=== Source text ===

[Begin]

Very close to here then
As you said an Airey type house. They were built as in kit form including the wiring. Each socket was radially fed with each cable being having different colour pairs. The braiding was the earth return path.
Is it steel or tin plated copper?
GH
Yes when we rewired in the 70s the old cable was mostly rubber with a kind of fabric on the outside. The cooker supply here is aluminium wire, and it seems to be pretty good, still, but of course dates back to the 60s, and was merely moved to the new CU when the rewiring was done. I've never bothered with another CU to bring it all up to date, since it seems pretty pointless these days. Brian
In our last house built 1957 it must have been wired with rubber insulated cable with a separate bare earth conductor running alongside it. I say must have because I only found one section connecting the bedrooms and if I recall right it seemed a lot bulkier than 2.5 T&E. I have no idea what types of sockets were there originally but there was evidence of wires being crimped to the earth conductor. The previous wankers - sorry owners, did a partial rewire if you could call it that hanging individual sockets off the rubber cable with junction boxes and as for the earth simply twisted the CPC from the new sections of T&E onto the old earth no crimps or solder and they did not even clean off the years of crud built up on the wire surface. I do not even to this day know if that section of rubber wire was even part of a ring main. In the end I started from scratch simply ripping everything out.
Coming back to the unfamiliar cable theme I came across a type of cable I had never seen before whilst re-plastering a wall it had two rubber sheathed conductors but they had an outer sheath of lead. It was only a short section I suspect to connect to a wall light. I presume the outer lead sheathing was to provide an earth conductor but it struck me as a very expensive cable especially for the fifties when we had just recently come off rationing following the war!

[End]

=== Goals ===
1) From the thread on old house wiring, list every material it names for a cable, a conductor, or a cable covering.
2) Extend the thread on old house wiring with a further passage that follows on from its final sentence.

=== Record set ===

[Begin]

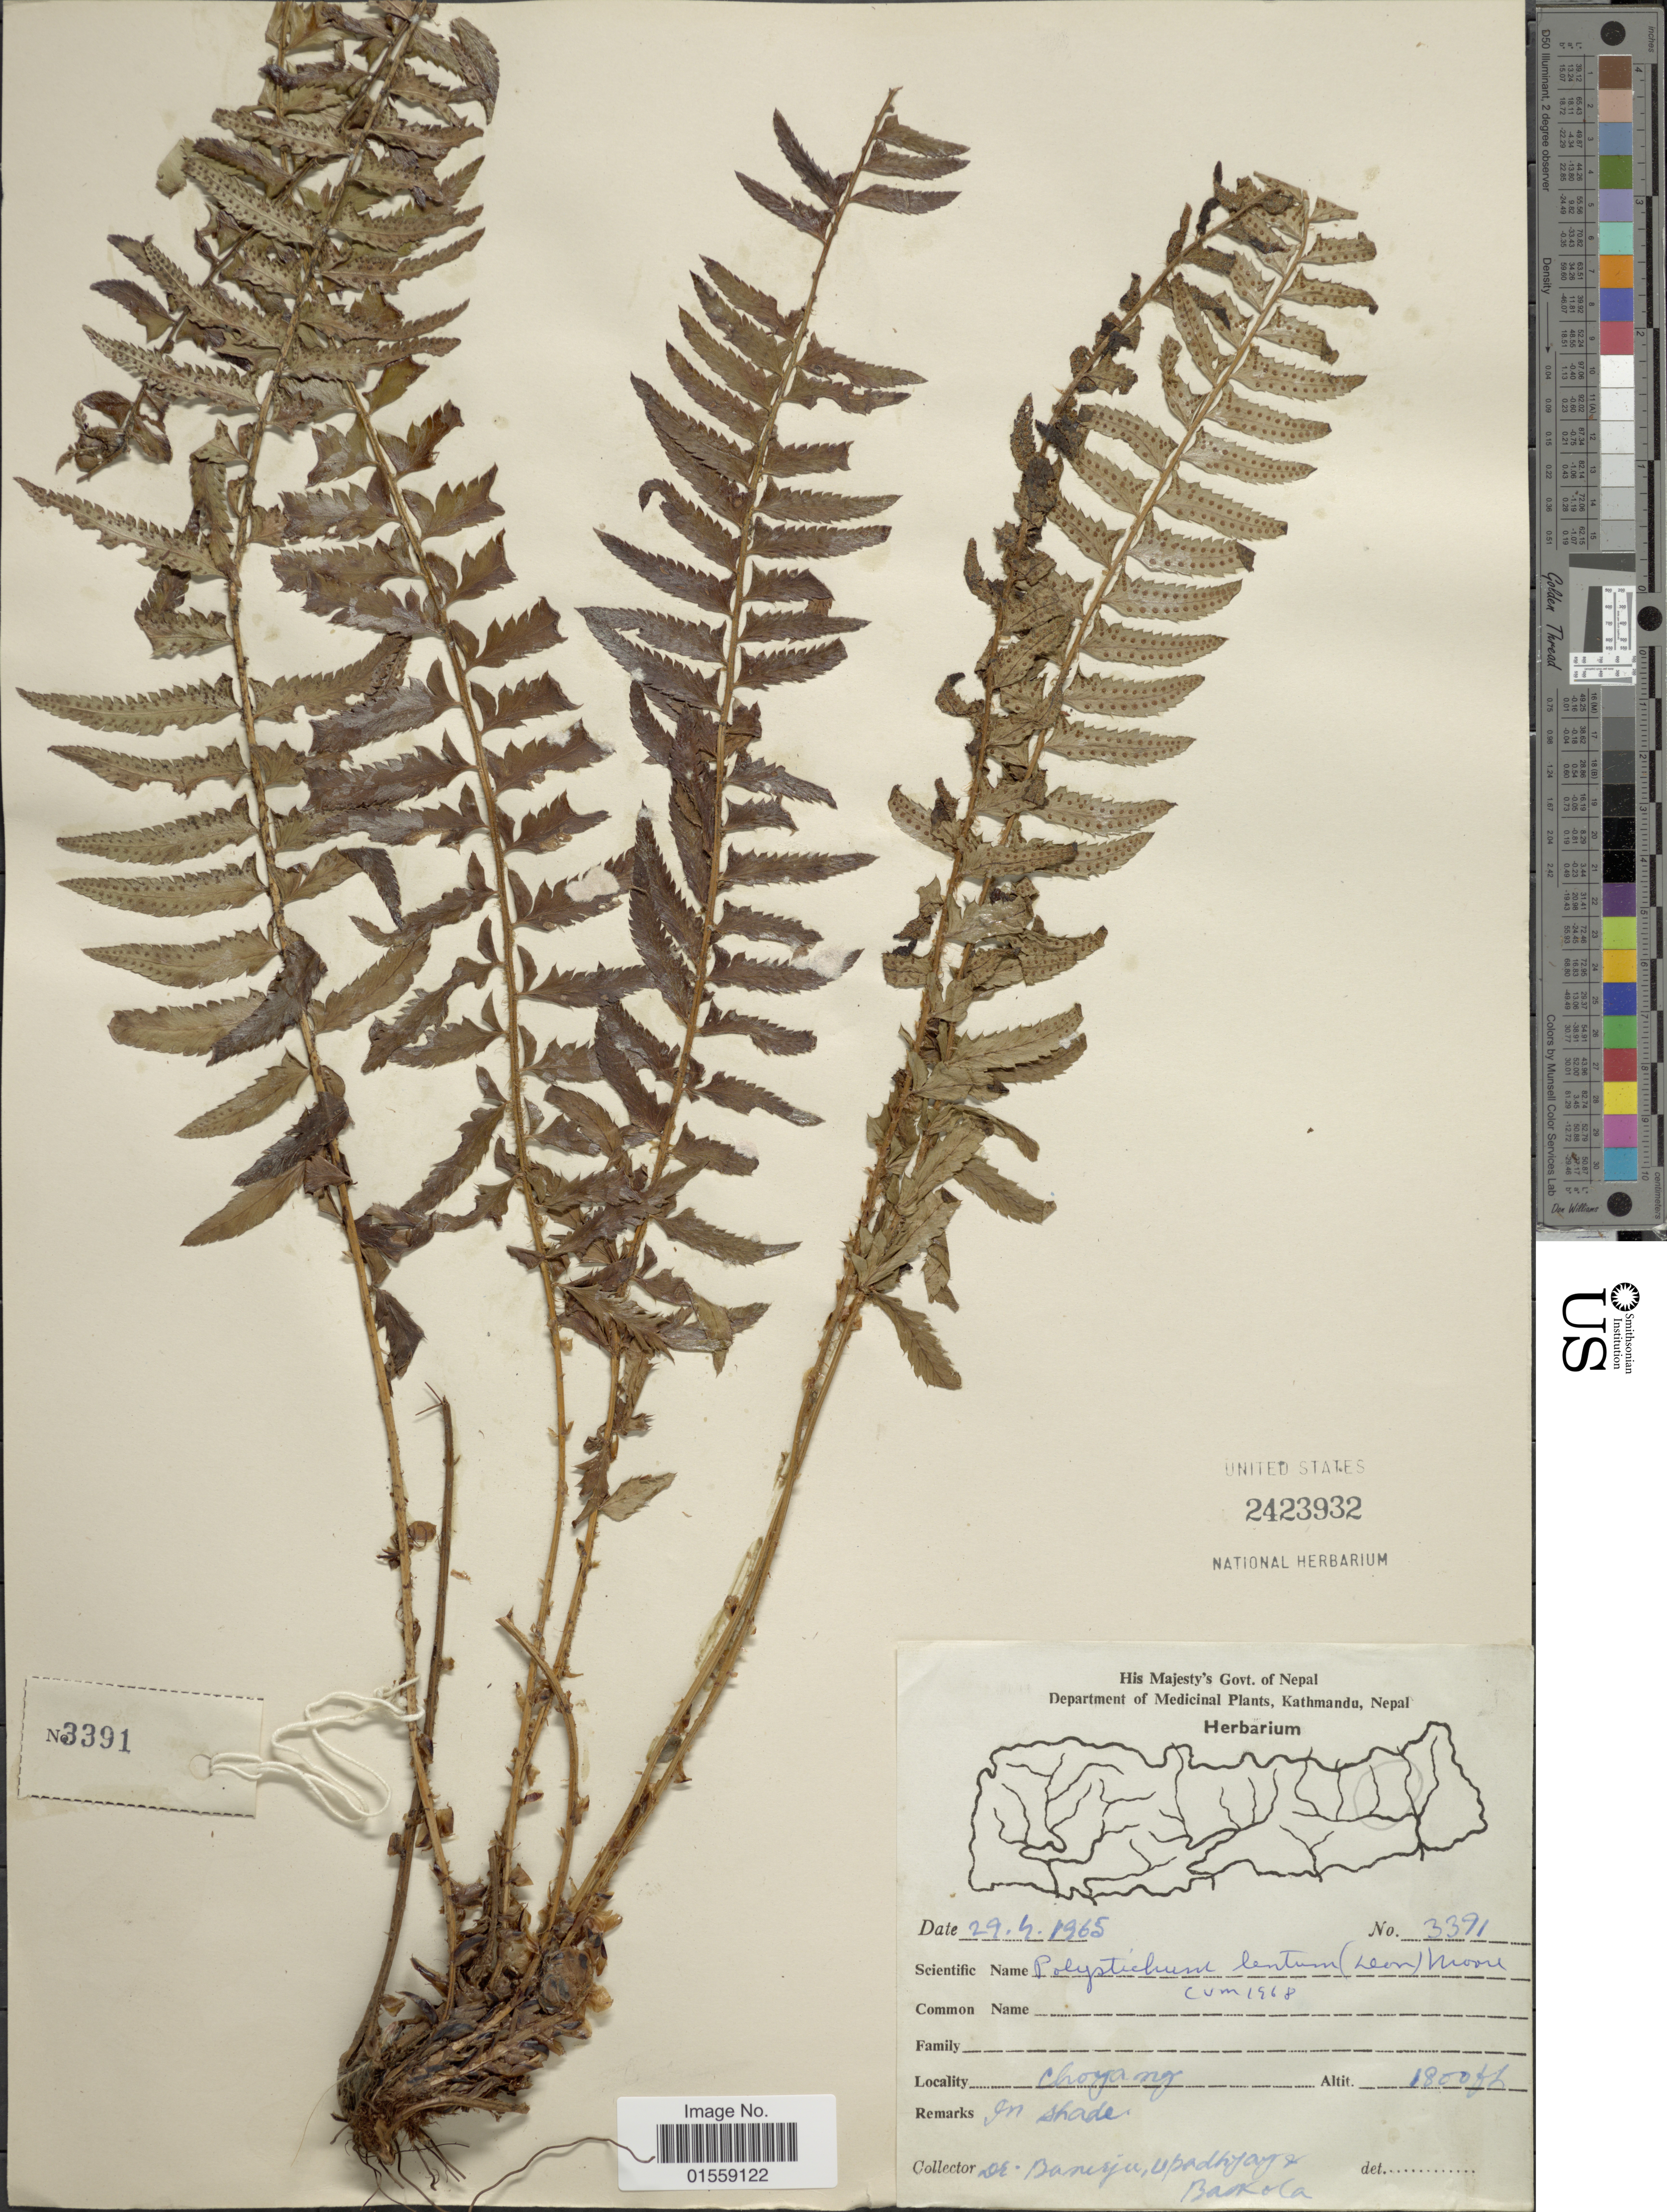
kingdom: Plantae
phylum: Tracheophyta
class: Polypodiopsida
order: Polypodiales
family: Dryopteridaceae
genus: Polystichum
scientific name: Polystichum lentum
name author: (D. Don) T. Moore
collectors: -. Banerjee, Upadhyay, -- & Baskola, --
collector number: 3391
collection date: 1965-04-29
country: Nepal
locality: Choyang [interpreted]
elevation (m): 549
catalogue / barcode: US 2423932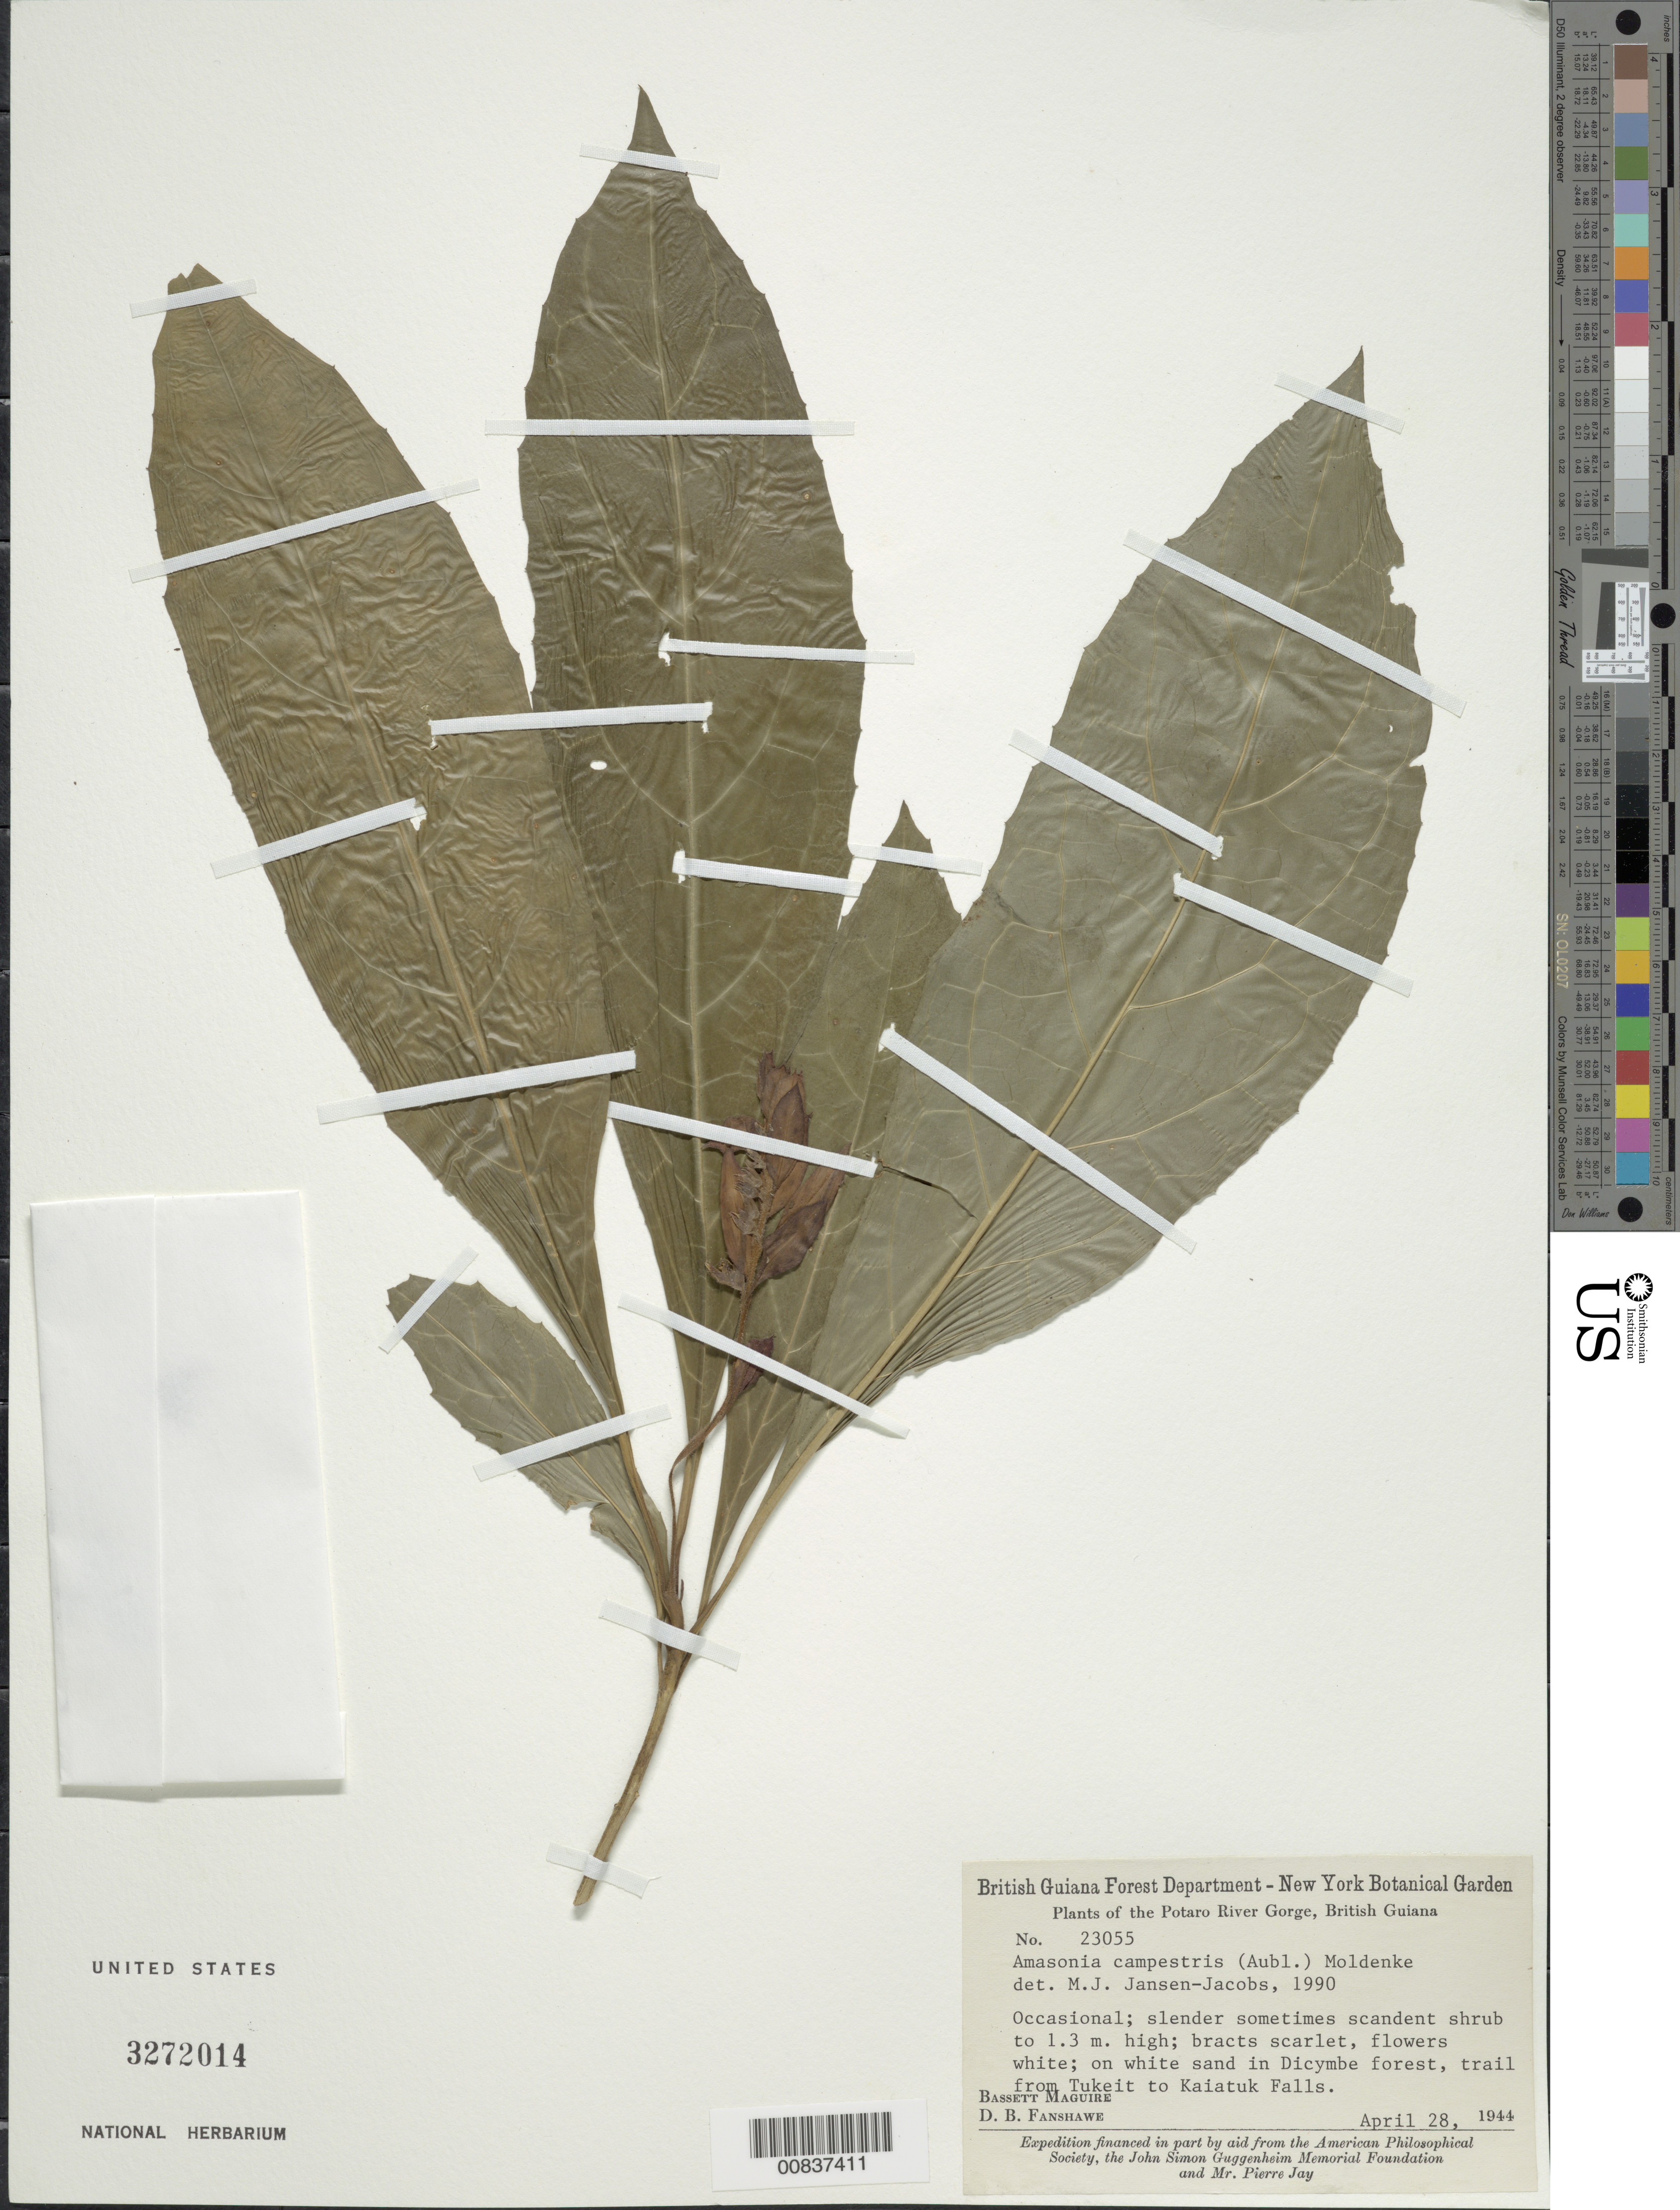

[End]

=== In response ===
1) steel, tin plated copper, rubber, fabric, aluminium, lead

2)
Richard
They didn't bother with earthing for lights in those days! Lead was to provide weatherproofing and also to keep ozone away from the rubber, which would otherwise crack. It also means a live to neutral fault should blow the fuse with little risk of causing a local fire.
My first house (Victorian) was built with gas lights, but electric lighting was probably added about 1910. This was via wooden trunking with two channels, each containing a single core rubber insulated flex. No two way switching in those days. Still functioning when I moved in (mid 1970's).
Pretty sure it is steel braiding. Just like a SY cable without the clear plastic outer.
Tricky Dicky expressed precisely :
That would have been 7.029 old imperial cable.
newshound was thinking very hard :
'Cap and casing', often installed by joiners who would wire houses up after a bit of basic training, in the 1900's on.
Makes some sense. After all, making a neat job of installing electrics to an old house not built with it needs more joiner's skills than electrical.
Didn't ally really appear due to the copper crisis when Rhodesia went independent? Although councils seemed to be always looking out to save a few pennies on their own house wiring.
I presume you meant this
I did.
Owain
The apprentice liked the joists. No need (or indeed no way) to drill them.